Exercise goal:
Render the lines from the start of the data up to and including the line that contains "(Tiefe): 68 mm" as a numbered list, leaving out any blank lines.

Extracted page text data:
=== Section Start ===

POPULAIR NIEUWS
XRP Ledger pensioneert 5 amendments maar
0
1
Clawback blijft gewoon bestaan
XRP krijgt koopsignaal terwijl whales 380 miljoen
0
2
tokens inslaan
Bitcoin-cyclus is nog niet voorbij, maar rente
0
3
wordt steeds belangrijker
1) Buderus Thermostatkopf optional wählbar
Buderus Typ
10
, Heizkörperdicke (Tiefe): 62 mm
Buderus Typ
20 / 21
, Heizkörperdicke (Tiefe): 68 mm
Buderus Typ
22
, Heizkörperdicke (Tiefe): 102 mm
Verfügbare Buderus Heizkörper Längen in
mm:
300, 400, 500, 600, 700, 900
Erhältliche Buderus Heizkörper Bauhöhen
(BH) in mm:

=== Section End ===

Output for this task:
1. POPULAIR NIEUWS
2. XRP Ledger pensioneert 5 amendments maar
3. 0
4. 1
5. Clawback blijft gewoon bestaan
6. XRP krijgt koopsignaal terwijl whales 380 miljoen
7. 0
8. 2
9. tokens inslaan
10. Bitcoin-cyclus is nog niet voorbij, maar rente
11. 0
12. 3
13. wordt steeds belangrijker
14. 1) Buderus Thermostatkopf optional wählbar
15. Buderus Typ
16. 10
17. , Heizkörperdicke (Tiefe): 62 mm
18. Buderus Typ
19. 20 / 21
20. , Heizkörperdicke (Tiefe): 68 mm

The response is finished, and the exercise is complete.